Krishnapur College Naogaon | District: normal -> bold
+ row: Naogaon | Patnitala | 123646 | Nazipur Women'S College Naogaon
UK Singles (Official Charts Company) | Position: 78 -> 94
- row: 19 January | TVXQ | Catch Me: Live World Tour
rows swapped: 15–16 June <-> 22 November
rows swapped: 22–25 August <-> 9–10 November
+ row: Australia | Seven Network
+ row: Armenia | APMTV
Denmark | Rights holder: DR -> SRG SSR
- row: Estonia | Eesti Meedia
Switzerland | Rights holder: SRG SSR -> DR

* Objective: Copy out every one of the lines above without changing them.

* Answer for this exercise:
Krishnapur College Naogaon | District: normal -> bold
+ row: Naogaon | Patnitala | 123646 | Nazipur Women'S College Naogaon
UK Singles (Official Charts Company) | Position: 78 -> 94
- row: 19 January | TVXQ | Catch Me: Live World Tour
rows swapped: 15–16 June <-> 22 November
rows swapped: 22–25 August <-> 9–10 November
+ row: Australia | Seven Network
+ row: Armenia | APMTV
Denmark | Rights holder: DR -> SRG SSR
- row: Estonia | Eesti Meedia
Switzerland | Rights holder: SRG SSR -> DR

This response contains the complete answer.